Serve with Apricot Whip: soak ¼ cup dried apricots overnight in ¼ cup water until soft, or simmer covered in hot water until rehydrated; puree it all with ¼ cup coconut cream* until smooth and thick. Cover and chill to store (up to one week; remainder can be used as a breakfast cereal or pancake topping). This can be made with 1 Tbsp less water so it is thick enough to use in a piping bag. Slice cake and pipe Apricot Whip generously along one side of the base.
Shopping and Preparation Tips*
• Agave nectar: is also called agave syrup. It is obtained from a type of succulent and member of the yucca family. Juice is extracted from the core. The same plant when fermented produces tequila. Agave nectar is caramel in colour, taste and viscosity; available from health stores but fairly expensive. Look for organic agave that has been treated at low temperatures, otherwise it can be as processed and high in fructose as corn syrup. Agave is sweeter than sugar and low GI. But a diet high in fructose is associated with poor liver function, abdominal weight gain, high blood fats and uric acid.

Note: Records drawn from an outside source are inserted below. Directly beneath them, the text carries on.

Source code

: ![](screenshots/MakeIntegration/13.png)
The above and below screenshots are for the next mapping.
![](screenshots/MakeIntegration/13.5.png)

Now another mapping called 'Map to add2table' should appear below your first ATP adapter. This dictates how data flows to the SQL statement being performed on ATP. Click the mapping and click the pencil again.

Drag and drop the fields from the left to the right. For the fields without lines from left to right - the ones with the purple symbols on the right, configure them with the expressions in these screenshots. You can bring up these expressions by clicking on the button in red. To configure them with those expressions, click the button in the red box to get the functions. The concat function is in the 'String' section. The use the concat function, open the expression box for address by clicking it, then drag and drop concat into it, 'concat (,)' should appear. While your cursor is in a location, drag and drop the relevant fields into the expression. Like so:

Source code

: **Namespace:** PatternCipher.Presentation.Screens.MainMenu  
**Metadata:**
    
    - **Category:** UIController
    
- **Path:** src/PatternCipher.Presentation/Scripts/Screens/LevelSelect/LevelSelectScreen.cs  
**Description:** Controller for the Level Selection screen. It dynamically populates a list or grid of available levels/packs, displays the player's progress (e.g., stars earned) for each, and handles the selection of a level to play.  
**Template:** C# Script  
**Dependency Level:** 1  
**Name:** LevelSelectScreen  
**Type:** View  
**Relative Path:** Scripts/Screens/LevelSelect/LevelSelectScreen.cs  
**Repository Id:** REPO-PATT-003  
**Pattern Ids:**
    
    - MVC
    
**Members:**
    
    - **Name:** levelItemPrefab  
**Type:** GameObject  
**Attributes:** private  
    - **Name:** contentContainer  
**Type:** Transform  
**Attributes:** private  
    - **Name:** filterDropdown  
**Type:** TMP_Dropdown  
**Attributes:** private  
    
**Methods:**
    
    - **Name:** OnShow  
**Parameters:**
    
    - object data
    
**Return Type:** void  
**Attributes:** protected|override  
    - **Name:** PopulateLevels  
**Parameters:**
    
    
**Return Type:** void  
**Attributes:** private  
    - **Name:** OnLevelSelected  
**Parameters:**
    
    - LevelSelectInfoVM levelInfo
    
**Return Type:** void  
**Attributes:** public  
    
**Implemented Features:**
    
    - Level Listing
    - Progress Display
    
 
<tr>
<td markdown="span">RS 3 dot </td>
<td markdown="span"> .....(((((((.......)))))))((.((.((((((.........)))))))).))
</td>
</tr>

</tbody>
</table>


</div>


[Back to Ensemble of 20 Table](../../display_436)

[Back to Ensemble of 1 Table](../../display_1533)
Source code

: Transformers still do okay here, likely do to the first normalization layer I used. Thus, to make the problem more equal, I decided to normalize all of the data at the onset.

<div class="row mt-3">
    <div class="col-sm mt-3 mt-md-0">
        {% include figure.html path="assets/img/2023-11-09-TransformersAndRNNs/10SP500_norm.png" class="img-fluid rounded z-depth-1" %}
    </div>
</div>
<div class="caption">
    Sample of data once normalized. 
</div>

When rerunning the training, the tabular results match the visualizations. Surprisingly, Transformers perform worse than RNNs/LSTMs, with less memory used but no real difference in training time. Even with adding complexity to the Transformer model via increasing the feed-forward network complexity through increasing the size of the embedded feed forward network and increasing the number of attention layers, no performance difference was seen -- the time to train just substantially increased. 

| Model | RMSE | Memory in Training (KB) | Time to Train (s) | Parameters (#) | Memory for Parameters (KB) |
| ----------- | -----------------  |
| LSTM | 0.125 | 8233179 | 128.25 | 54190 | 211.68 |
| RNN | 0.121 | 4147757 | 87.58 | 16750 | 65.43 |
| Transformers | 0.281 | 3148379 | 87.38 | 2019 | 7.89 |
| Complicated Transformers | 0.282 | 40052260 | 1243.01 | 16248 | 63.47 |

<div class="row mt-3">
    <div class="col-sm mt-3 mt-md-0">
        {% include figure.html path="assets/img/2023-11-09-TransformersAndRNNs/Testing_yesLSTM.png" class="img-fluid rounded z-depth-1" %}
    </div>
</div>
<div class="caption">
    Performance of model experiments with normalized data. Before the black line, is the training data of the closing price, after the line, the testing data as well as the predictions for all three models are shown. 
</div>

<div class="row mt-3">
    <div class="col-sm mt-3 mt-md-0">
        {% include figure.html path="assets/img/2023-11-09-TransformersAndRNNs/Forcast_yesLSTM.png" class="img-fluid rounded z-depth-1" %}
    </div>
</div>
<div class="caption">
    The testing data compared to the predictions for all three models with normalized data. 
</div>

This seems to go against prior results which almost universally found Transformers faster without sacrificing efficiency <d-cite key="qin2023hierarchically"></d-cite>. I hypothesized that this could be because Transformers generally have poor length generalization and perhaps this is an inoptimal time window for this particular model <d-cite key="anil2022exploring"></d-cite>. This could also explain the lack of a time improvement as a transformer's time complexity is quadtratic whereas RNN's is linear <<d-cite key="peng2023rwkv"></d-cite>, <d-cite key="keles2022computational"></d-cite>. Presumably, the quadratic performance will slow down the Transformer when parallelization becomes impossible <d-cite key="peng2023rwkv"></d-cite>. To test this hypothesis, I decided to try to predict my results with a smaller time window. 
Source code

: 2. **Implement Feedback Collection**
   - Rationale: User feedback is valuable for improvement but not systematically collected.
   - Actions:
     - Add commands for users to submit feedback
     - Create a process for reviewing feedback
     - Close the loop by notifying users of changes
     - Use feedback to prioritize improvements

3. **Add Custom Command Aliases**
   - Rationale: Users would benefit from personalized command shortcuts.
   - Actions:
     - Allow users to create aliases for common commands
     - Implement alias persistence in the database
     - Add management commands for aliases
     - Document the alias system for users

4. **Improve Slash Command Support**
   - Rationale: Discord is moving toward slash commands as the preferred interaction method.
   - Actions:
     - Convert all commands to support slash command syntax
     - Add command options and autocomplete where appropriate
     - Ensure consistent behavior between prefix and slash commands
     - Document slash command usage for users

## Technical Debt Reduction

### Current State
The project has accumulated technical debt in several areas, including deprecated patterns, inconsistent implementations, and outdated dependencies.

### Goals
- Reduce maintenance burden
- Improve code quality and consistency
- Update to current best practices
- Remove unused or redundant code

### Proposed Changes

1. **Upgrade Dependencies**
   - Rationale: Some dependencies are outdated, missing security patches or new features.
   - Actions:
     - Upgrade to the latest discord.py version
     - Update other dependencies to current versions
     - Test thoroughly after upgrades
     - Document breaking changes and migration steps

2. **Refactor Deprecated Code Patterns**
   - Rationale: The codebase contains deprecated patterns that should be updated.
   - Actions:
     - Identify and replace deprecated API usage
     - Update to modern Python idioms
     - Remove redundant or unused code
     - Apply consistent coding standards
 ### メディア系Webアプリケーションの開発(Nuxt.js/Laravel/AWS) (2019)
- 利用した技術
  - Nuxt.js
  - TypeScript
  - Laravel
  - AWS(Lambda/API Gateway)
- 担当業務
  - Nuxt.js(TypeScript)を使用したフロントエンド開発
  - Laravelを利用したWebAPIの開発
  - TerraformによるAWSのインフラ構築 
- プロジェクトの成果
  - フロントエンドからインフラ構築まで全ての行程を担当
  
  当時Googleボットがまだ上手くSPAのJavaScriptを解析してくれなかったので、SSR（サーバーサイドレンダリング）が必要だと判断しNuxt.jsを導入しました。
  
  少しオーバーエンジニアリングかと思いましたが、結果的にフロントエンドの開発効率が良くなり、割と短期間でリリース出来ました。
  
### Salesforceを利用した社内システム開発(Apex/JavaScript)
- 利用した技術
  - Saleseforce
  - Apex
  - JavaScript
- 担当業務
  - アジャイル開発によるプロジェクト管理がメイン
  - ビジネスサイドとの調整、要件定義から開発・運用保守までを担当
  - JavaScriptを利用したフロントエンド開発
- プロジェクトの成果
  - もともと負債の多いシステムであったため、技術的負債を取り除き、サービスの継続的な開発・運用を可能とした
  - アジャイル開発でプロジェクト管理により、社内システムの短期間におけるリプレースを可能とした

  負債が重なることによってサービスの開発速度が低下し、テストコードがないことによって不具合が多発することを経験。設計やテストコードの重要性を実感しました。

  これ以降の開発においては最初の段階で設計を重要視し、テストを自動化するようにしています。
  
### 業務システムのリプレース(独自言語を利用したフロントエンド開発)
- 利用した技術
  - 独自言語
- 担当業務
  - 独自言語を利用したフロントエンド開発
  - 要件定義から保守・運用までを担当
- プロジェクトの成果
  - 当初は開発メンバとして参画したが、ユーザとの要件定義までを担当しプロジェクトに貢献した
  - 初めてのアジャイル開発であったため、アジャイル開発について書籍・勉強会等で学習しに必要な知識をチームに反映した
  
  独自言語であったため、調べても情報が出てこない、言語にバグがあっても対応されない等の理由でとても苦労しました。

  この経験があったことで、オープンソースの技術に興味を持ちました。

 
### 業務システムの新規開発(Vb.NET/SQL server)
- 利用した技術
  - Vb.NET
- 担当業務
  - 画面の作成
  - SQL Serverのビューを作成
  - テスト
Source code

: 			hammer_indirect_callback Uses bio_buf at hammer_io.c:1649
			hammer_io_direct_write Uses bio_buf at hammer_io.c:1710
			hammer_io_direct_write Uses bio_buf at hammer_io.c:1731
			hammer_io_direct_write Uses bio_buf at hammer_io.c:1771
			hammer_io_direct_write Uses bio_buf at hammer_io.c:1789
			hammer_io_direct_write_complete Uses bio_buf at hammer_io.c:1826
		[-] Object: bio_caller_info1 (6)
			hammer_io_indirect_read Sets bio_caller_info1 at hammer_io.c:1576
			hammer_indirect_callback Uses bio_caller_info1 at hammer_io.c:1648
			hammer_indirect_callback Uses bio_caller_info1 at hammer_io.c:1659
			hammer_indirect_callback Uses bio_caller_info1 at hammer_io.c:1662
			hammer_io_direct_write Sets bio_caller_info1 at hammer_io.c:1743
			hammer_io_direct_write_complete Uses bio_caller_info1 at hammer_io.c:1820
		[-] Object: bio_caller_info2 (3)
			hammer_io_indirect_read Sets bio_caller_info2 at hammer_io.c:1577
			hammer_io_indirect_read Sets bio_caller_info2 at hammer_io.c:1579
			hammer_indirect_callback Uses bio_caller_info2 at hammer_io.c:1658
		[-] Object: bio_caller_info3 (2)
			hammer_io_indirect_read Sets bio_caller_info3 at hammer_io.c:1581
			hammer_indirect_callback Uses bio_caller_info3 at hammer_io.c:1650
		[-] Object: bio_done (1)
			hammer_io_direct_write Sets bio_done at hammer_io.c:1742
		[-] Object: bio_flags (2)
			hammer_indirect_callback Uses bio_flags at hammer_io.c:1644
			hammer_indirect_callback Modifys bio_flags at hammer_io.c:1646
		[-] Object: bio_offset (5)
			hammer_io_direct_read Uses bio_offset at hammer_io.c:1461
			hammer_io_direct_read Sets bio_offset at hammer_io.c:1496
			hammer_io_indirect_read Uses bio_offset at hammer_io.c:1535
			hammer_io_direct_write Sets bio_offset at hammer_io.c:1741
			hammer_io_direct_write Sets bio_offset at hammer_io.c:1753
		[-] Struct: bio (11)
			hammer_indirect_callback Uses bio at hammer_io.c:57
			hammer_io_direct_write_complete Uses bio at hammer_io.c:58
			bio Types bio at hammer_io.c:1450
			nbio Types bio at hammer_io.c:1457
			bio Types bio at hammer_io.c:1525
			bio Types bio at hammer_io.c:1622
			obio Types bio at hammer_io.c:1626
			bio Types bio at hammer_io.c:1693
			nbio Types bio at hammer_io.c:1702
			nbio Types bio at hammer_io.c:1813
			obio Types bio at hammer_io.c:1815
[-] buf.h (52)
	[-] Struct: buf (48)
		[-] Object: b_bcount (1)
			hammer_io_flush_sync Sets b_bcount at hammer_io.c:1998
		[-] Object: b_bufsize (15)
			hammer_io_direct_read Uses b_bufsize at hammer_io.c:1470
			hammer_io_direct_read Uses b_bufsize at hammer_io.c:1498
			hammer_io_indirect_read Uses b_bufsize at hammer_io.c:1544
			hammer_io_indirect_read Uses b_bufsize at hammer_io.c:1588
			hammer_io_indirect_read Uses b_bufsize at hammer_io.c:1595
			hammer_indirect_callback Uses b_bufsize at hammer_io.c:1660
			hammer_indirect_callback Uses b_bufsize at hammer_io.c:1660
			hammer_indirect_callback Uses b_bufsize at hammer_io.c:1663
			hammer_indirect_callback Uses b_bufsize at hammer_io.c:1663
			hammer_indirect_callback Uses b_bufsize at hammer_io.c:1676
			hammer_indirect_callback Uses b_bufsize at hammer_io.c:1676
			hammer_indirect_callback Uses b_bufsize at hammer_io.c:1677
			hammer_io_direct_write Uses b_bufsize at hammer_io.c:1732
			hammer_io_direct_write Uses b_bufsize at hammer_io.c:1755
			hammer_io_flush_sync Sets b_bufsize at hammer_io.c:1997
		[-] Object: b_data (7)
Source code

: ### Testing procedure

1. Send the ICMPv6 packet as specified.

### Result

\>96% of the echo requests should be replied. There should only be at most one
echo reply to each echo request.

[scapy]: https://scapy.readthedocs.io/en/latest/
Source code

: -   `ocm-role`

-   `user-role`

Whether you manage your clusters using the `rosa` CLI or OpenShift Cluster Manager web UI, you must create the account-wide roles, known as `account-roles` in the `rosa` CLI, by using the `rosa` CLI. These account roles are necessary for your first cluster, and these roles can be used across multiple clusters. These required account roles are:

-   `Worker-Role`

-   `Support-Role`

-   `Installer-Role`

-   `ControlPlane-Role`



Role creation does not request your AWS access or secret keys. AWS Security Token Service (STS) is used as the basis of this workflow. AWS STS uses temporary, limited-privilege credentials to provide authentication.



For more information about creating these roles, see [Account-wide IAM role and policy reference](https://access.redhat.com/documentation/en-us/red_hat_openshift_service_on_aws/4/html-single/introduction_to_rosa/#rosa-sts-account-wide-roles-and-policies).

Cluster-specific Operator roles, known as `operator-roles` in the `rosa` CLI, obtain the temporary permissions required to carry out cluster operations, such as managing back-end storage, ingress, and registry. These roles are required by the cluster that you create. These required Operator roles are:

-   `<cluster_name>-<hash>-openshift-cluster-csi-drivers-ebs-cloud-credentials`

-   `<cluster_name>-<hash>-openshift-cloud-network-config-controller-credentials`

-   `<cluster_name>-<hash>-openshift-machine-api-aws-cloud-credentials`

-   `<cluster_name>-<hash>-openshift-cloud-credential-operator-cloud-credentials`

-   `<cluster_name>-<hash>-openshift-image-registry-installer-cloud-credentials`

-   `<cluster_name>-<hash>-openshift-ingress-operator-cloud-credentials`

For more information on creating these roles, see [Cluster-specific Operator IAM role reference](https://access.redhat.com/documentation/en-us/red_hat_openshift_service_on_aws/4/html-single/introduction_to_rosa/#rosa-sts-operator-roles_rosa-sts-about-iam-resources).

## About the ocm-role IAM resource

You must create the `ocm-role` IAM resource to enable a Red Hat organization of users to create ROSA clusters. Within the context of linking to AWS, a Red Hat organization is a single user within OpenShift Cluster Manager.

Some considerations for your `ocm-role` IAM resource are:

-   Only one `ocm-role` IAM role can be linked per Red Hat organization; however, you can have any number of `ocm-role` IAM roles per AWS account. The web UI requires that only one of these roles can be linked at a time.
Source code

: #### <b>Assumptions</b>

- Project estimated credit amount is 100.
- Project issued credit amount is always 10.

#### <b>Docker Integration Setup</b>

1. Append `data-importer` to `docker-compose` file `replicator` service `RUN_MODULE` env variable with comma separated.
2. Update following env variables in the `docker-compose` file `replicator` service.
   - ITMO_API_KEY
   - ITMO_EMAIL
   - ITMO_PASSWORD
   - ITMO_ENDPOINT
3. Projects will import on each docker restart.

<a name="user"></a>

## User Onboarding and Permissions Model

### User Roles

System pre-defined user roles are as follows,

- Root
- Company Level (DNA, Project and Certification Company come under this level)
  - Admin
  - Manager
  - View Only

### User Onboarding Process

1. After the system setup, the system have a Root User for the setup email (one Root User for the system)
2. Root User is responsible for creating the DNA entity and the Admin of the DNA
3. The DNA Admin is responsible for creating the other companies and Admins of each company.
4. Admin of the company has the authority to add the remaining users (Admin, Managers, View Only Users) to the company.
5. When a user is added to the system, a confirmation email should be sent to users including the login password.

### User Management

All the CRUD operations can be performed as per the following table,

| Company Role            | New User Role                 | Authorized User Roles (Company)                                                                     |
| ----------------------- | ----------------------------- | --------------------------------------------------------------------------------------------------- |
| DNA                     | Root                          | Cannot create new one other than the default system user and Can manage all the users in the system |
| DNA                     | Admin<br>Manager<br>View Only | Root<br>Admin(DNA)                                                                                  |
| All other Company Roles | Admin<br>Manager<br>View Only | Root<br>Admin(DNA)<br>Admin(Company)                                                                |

• Cake pan: for all cakes use a “ceramic bakeware” round dish (inexpensive and available from Farmers and cookware shops). Its thick sides help prevent over-browning, and drying during storage. No need to turn the cake out. Allow to cool in the dish on a rack. Then store and serve from the attractive container. Helps avoid baking in metal (especially aluminium) – or worse – plastic. For this recipe I use a dish with a 20 cm (8″) base, deep sloping sides and 24 cm at the top which is equivalent to a 23 cm (9″) pan.
• Oil: mild, cold pressed oil suitable for baking and cooking is Ceres brand Organic Roasting and Frying Oil (from health stores). It is also second to extra virgin olive oil for affordability. For information on which fats to choose for which purpose and why, see my article on the TIPS page: The Fats of Life.
• Rice flour: best for baking is from very finely ground (can be called ‘zentrofan’) whole rice. Results will not be the same with Asian rice flour: made from starch only and looks sticky like cornflour. Use brown rice flour (finely milled with no grittiness). Or mix ½ brown rice flour (for increased nutrients) and ½ white rice flour (for increased lightness) as preferred.
• Vanilla: use real vanilla from beans not chemists, often termed extract (as opposed to faux essence, often labelled ‘vanillin’) and one without artificial additives. Good brands available locally and overseas are: Heilala vanilla and Equagold. These are in most supermarkets and health stores.